BEGIN Data supplied

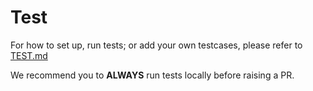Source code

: # Test

For how to set up, run tests; or add your own testcases, please refer to [TEST.md](https://github.com/pgmoneta/pgmoneta/blob/main/doc/TEST.md)

We recommend you to **ALWAYS** run tests locally before raising a PR.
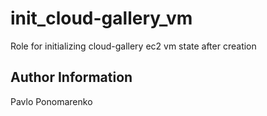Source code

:init_cloud-gallery_vm
=========

Role for initializing cloud-gallery ec2 vm state after creation

Author Information
------------------

Pavlo Ponomarenko
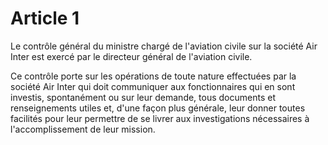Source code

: # Article 1

Le contrôle général du ministre chargé de l'aviation civile sur la société Air Inter est exercé par le directeur général de l'aviation civile.

Ce contrôle porte sur les opérations de toute nature effectuées par la société Air Inter qui doit communiquer aux fonctionnaires qui en sont investis, spontanément ou sur leur demande, tous documents et renseignements utiles et, d'une façon plus générale, leur donner toutes facilités pour leur permettre de se livrer aux investigations nécessaires à l'accomplissement de leur mission.
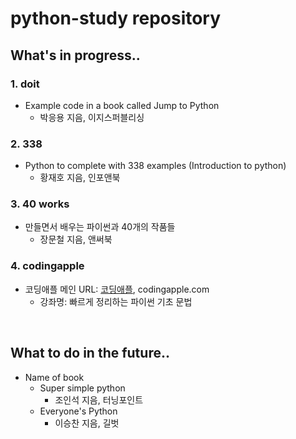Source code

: # python-study repository

## What's in progress..


### 1. doit
- Example code in a book called Jump to Python
  - 박응용 지음, 이지스퍼블리싱

### 2. 338
- Python to complete with 338 examples (Introduction to python)
  - 황재호 지음, 인포앤북

### 3. 40 works
- 만들면서 배우는 파이썬과 40개의 작품들
  - 장문철 지음, 앤써북

### 4. codingapple
- 코딩애플 메인 URL: [코딩애플](https://codingapple.com/), codingapple.com
  - 강좌명: 빠르게 정리하는 파이썬 기초 문법

<br>

## What to do in the future..
- Name of book
  - Super simple python
    - 조인석 지음, 터닝포인트 
  - Everyone's Python
    - 이승찬 지음, 길벗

END Data supplied

Arrange every line of the source text in the material above as a Markdown table with the columns No and Line, numbering the rows in order and skipping blank lines. Leave the pictures out of the table.

| No | Line |
|---|---|
| 1 | Source code |
| 2 | : # Test |
| 3 | For how to set up, run tests; or add your own testcases, please refer to [TEST.md](https://github.com/pgmoneta/pgmoneta/blob/main/doc/TEST.md) |
| 4 | We recommend you to **ALWAYS** run tests locally before raising a PR. |
| 5 | Source code |
| 6 | :init_cloud-gallery_vm |
| 7 | ========= |
| 8 | Role for initializing cloud-gallery ec2 vm state after creation |
| 9 | Author Information |
| 10 | ------------------ |
| 11 | Pavlo Ponomarenko |
| 12 | Source code |
| 13 | : # Article 1 |
| 14 | Le contrôle général du ministre chargé de l'aviation civile sur la société Air Inter est exercé par le directeur général de l'aviation civile. |
| 15 | Ce contrôle porte sur les opérations de toute nature effectuées par la société Air Inter qui doit communiquer aux fonctionnaires qui en sont investis, spontanément ou sur leur demande, tous documents et renseignements utiles et, d'une façon plus générale, leur donner toutes facilités pour leur permettre de se livrer aux investigations nécessaires à l'accomplissement de leur mission. |
| 16 | Source code |
| 17 | : # python-study repository |
| 18 | ## What's in progress.. |
| 19 | ### 1. doit |
| 20 | - Example code in a book called Jump to Python |
| 21 |   - 박응용 지음, 이지스퍼블리싱 |
| 22 | ### 2. 338 |
| 23 | - Python to complete with 338 examples (Introduction to python) |
| 24 |   - 황재호 지음, 인포앤북 |
| 25 | ### 3. 40 works |
| 26 | - 만들면서 배우는 파이썬과 40개의 작품들 |
| 27 |   - 장문철 지음, 앤써북 |
| 28 | ### 4. codingapple |
| 29 | - 코딩애플 메인 URL: [코딩애플](https://codingapple.com/), codingapple.com |
| 30 |   - 강좌명: 빠르게 정리하는 파이썬 기초 문법 |
| 31 | <br> |
| 32 | ## What to do in the future.. |
| 33 | - Name of book |
| 34 |   - Super simple python |
| 35 |     - 조인석 지음, 터닝포인트  |
| 36 |   - Everyone's Python |
| 37 |     - 이승찬 지음, 길벗 |